### Provided records ###

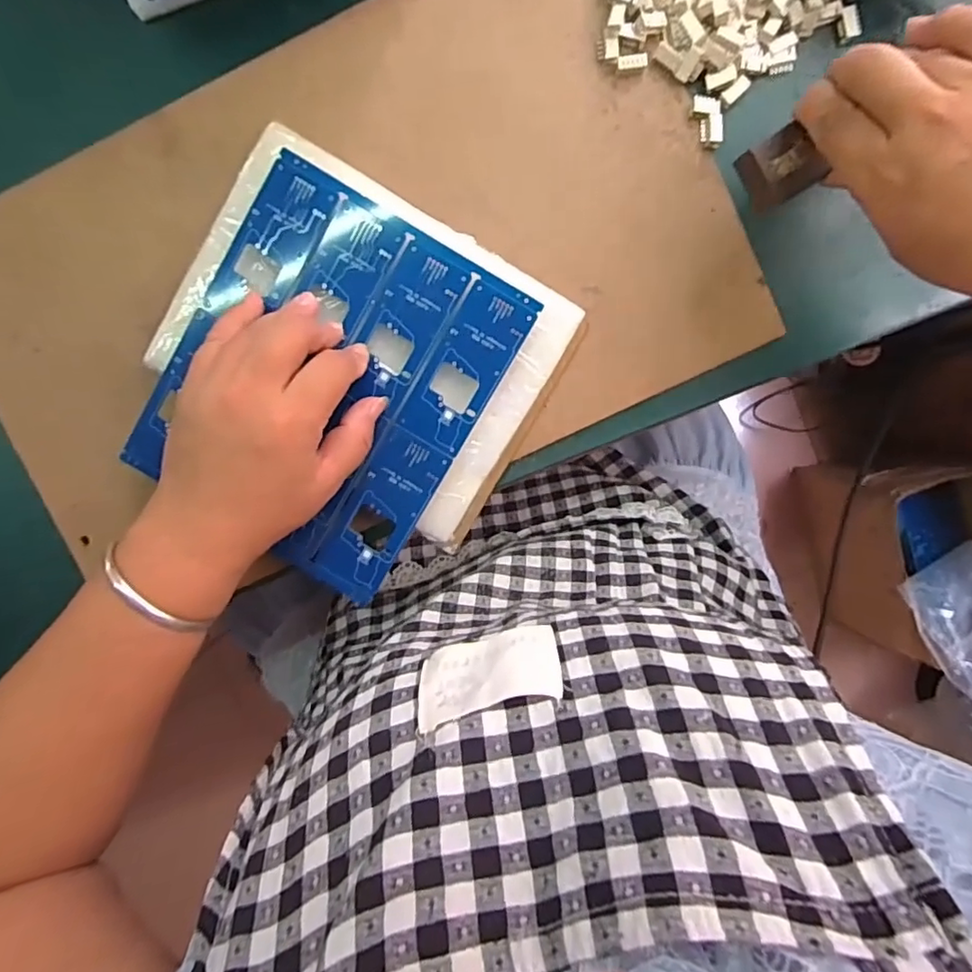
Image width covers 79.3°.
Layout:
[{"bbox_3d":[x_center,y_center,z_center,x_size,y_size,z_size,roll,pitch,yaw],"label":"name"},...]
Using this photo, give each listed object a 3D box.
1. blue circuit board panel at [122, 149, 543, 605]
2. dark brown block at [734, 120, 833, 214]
[{"bbox_3d":[-0.087,-0.054,0.323,0.168,0.008,0.193,30,95,-1],"label":"blue circuit board panel"},{"bbox_3d":[0.137,-0.149,0.278,0.030,0.011,0.030,-32,97,5],"label":"dark brown block"}]

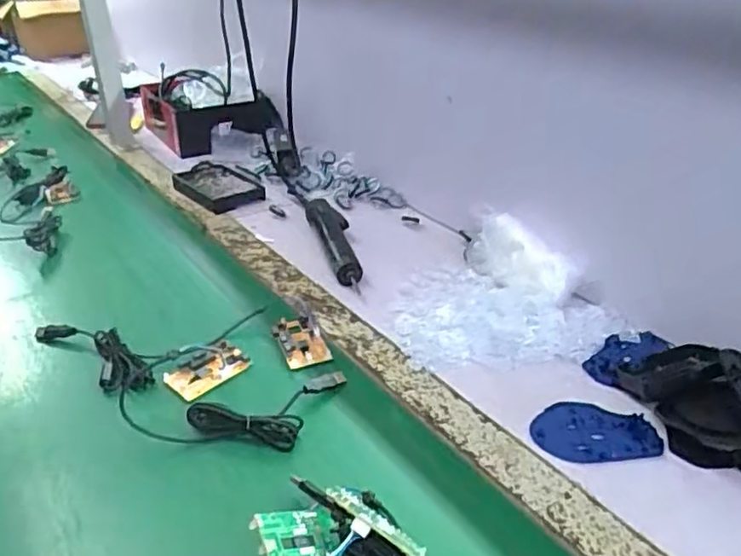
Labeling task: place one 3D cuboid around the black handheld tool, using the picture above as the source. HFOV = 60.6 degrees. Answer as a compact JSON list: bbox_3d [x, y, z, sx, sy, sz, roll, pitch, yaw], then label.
[{"bbox_3d":[-0.051,-0.056,0.850,0.048,0.031,0.226,-7,31,-10],"label":"black handheld tool"}]

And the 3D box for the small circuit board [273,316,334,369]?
[{"bbox_3d":[-0.072,0.066,0.664,0.047,0.010,0.078,-13,32,-19],"label":"small circuit board"}]

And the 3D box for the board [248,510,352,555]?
[{"bbox_3d":[-0.045,0.178,0.425,0.065,0.008,0.044,15,33,-41],"label":"board"}]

###

If pictures are present, they are dropped, and the entries above are written out word for word.

Image width covers 79.3°.
Layout:
[{"bbox_3d":[x_center,y_center,z_center,x_size,y_size,z_size,roll,pitch,yaw],"label":"name"},...]
Using this photo, give each listed object a 3D box.
1. blue circuit board panel at [122, 149, 543, 605]
2. dark brown block at [734, 120, 833, 214]
[{"bbox_3d":[-0.087,-0.054,0.323,0.168,0.008,0.193,30,95,-1],"label":"blue circuit board panel"},{"bbox_3d":[0.137,-0.149,0.278,0.030,0.011,0.030,-32,97,5],"label":"dark brown block"}]

Labeling task: place one 3D cuboid around the black handheld tool, using the picture above as the source. HFOV = 60.6 degrees. Answer as a compact JSON list: bbox_3d [x, y, z, sx, sy, sz, roll, pitch, yaw], then label.
[{"bbox_3d":[-0.051,-0.056,0.850,0.048,0.031,0.226,-7,31,-10],"label":"black handheld tool"}]

And the 3D box for the small circuit board [273,316,334,369]?
[{"bbox_3d":[-0.072,0.066,0.664,0.047,0.010,0.078,-13,32,-19],"label":"small circuit board"}]

And the 3D box for the board [248,510,352,555]?
[{"bbox_3d":[-0.045,0.178,0.425,0.065,0.008,0.044,15,33,-41],"label":"board"}]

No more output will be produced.